**What needs to be done:** Copy everything in the listing below from the line containing "family: Plantaginaceae" down to the line containing "scientific name: Stelgidopteryx serripennis", including both of those lines.

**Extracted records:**
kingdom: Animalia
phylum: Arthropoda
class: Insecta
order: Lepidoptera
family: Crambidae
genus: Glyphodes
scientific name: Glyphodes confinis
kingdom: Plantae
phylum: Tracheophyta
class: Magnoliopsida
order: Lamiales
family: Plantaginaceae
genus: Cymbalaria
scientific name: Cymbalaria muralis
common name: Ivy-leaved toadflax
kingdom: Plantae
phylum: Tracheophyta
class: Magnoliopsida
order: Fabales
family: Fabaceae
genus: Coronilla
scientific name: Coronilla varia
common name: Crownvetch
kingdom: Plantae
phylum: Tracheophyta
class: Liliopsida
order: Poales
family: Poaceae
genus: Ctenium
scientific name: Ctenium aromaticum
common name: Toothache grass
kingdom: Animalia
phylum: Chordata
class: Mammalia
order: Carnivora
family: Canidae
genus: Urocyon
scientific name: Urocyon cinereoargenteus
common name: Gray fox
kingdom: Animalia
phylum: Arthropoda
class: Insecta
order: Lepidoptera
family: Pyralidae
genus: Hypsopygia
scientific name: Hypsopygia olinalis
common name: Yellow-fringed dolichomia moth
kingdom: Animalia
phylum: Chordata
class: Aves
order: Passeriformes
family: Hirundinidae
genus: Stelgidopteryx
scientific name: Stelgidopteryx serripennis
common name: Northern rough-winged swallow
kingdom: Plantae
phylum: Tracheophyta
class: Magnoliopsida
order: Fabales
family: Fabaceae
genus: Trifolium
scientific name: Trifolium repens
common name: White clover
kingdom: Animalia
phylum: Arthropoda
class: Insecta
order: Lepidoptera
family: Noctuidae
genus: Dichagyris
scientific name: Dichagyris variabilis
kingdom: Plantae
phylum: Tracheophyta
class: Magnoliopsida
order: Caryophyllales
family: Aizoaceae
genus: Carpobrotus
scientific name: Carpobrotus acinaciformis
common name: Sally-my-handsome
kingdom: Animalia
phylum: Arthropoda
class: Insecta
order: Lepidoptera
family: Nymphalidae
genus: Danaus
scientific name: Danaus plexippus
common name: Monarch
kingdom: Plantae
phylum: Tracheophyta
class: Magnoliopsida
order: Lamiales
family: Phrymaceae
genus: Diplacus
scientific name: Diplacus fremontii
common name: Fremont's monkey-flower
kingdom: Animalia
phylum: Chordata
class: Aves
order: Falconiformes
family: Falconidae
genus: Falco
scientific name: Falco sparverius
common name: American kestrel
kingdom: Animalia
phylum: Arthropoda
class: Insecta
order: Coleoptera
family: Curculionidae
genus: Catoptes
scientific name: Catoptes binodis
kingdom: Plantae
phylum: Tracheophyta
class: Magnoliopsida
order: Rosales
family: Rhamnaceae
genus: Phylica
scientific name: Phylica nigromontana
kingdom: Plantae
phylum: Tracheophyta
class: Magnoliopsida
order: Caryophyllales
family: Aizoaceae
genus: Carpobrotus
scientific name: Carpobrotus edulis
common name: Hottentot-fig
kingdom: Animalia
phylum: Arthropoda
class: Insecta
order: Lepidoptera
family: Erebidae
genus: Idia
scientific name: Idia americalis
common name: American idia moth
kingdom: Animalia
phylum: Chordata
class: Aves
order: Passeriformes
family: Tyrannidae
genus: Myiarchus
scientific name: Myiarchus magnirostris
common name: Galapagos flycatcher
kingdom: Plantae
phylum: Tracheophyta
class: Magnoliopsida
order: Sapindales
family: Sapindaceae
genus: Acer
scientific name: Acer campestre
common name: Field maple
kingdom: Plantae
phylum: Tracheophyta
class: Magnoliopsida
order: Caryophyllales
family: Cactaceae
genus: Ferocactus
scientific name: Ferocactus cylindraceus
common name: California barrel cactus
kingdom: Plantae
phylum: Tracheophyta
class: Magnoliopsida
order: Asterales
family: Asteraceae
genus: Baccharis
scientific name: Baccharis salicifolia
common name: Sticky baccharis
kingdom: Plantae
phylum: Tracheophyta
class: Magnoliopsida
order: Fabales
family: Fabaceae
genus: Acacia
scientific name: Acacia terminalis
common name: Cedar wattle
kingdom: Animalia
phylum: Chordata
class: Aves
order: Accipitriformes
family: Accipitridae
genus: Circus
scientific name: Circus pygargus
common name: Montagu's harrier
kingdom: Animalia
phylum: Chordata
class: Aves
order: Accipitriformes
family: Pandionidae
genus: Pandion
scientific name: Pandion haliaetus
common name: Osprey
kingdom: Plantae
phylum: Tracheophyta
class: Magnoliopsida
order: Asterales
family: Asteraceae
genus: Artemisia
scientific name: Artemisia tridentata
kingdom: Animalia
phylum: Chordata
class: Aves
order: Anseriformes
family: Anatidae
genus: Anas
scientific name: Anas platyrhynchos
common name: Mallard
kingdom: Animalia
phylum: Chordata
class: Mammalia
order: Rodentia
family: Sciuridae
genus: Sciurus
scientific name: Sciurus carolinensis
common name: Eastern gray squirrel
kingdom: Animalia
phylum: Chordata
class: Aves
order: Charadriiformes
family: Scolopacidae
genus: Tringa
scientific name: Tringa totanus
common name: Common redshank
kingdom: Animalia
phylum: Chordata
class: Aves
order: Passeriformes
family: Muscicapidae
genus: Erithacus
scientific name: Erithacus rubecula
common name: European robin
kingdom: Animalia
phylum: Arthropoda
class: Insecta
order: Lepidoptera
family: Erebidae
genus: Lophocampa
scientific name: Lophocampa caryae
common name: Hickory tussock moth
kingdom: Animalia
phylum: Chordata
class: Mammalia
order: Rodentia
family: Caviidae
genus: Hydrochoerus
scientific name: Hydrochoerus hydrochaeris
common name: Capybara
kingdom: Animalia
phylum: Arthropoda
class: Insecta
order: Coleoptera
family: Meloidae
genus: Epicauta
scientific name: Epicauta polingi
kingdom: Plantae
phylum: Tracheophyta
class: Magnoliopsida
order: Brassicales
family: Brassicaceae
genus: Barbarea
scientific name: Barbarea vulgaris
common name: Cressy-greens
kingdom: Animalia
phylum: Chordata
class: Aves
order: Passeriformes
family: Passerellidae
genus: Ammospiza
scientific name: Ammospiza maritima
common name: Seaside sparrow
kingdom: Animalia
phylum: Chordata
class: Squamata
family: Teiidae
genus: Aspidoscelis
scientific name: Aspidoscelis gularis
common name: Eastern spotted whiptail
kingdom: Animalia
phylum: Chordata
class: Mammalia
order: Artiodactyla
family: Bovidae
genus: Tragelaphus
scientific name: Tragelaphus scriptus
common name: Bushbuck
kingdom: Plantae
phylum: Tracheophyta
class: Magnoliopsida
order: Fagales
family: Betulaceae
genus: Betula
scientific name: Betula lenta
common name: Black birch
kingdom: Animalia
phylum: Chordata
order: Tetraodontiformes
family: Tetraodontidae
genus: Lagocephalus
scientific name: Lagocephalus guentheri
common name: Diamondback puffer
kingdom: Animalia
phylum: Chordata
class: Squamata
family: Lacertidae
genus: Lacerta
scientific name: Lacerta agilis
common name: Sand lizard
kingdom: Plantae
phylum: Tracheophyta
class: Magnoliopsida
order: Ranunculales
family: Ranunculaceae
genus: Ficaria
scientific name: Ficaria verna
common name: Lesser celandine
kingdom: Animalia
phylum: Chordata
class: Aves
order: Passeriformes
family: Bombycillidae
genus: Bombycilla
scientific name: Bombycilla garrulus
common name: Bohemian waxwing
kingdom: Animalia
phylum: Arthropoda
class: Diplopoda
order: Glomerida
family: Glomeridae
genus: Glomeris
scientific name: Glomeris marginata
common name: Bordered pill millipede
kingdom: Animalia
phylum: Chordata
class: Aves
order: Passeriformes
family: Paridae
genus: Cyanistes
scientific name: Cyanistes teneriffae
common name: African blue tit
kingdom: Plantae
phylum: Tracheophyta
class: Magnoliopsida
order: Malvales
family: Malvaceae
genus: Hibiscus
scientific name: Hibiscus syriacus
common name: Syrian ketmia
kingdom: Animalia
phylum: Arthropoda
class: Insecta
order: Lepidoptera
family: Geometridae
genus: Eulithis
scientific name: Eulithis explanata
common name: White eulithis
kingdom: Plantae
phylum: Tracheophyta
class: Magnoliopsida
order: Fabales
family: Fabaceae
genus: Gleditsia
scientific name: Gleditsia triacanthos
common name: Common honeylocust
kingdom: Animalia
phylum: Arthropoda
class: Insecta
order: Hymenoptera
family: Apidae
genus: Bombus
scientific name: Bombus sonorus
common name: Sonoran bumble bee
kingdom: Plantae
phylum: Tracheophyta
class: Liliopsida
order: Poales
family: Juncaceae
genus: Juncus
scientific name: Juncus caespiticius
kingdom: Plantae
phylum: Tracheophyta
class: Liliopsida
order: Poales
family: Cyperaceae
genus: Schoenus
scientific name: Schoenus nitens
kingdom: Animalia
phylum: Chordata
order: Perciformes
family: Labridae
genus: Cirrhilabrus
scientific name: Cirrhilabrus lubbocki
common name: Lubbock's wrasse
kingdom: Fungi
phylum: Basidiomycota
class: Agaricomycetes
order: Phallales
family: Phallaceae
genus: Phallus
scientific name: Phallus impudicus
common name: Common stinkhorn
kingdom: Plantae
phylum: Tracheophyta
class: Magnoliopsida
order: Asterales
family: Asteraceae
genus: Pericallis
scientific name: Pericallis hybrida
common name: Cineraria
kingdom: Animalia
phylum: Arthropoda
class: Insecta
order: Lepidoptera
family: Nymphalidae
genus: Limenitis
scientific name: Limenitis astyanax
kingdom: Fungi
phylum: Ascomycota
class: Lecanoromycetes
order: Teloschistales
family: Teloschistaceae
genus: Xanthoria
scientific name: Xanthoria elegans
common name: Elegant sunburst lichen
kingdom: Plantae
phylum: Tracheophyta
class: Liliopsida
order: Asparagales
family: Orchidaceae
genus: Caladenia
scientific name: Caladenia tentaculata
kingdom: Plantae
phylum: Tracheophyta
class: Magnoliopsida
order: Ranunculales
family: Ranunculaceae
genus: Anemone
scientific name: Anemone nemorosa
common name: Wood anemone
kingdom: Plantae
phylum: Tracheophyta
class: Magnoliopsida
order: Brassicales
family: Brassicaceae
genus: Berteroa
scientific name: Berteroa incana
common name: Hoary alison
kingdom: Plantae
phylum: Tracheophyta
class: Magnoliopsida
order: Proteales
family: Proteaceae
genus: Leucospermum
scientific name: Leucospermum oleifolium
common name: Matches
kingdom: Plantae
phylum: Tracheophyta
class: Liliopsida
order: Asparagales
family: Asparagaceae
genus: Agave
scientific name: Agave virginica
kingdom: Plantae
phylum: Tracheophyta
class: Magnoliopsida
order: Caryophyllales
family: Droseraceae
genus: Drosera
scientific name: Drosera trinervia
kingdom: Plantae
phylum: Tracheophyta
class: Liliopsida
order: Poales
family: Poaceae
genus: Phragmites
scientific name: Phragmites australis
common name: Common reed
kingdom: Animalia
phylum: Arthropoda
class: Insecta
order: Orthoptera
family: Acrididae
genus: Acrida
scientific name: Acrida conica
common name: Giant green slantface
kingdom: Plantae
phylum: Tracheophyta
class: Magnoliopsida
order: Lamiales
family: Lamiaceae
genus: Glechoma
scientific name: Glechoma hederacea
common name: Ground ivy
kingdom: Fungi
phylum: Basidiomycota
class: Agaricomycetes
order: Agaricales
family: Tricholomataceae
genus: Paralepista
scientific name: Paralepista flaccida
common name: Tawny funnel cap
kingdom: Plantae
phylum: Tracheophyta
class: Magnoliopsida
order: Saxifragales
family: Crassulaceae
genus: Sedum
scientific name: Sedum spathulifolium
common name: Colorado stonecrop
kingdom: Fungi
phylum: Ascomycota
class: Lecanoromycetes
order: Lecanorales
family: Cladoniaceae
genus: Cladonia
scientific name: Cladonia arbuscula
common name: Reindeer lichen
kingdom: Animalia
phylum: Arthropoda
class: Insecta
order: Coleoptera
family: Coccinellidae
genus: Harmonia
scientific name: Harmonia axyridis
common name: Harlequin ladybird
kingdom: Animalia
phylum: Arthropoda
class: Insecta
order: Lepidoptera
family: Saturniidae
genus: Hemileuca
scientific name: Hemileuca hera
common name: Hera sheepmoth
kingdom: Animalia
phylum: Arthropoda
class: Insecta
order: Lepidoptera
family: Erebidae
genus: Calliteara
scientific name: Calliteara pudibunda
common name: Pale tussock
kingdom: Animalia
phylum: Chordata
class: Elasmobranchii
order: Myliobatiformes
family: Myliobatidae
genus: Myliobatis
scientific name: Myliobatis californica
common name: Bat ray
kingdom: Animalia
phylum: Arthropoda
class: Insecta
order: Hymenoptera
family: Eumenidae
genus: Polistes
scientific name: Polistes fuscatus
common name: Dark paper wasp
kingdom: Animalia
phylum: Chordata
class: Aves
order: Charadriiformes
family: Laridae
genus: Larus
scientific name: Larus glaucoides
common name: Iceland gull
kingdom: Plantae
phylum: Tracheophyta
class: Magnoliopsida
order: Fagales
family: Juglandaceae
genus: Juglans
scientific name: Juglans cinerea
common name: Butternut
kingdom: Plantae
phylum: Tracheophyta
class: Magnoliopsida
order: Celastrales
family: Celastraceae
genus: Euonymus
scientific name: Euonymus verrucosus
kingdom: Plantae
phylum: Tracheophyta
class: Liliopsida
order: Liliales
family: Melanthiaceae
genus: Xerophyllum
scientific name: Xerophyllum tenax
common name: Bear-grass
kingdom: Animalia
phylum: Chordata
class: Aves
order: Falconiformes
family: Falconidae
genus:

**Right answer:**
family: Plantaginaceae
genus: Cymbalaria
scientific name: Cymbalaria muralis
common name: Ivy-leaved toadflax
kingdom: Plantae
phylum: Tracheophyta
class: Magnoliopsida
order: Fabales
family: Fabaceae
genus: Coronilla
scientific name: Coronilla varia
common name: Crownvetch
kingdom: Plantae
phylum: Tracheophyta
class: Liliopsida
order: Poales
family: Poaceae
genus: Ctenium
scientific name: Ctenium aromaticum
common name: Toothache grass
kingdom: Animalia
phylum: Chordata
class: Mammalia
order: Carnivora
family: Canidae
genus: Urocyon
scientific name: Urocyon cinereoargenteus
common name: Gray fox
kingdom: Animalia
phylum: Arthropoda
class: Insecta
order: Lepidoptera
family: Pyralidae
genus: Hypsopygia
scientific name: Hypsopygia olinalis
common name: Yellow-fringed dolichomia moth
kingdom: Animalia
phylum: Chordata
class: Aves
order: Passeriformes
family: Hirundinidae
genus: Stelgidopteryx
scientific name: Stelgidopteryx serripennis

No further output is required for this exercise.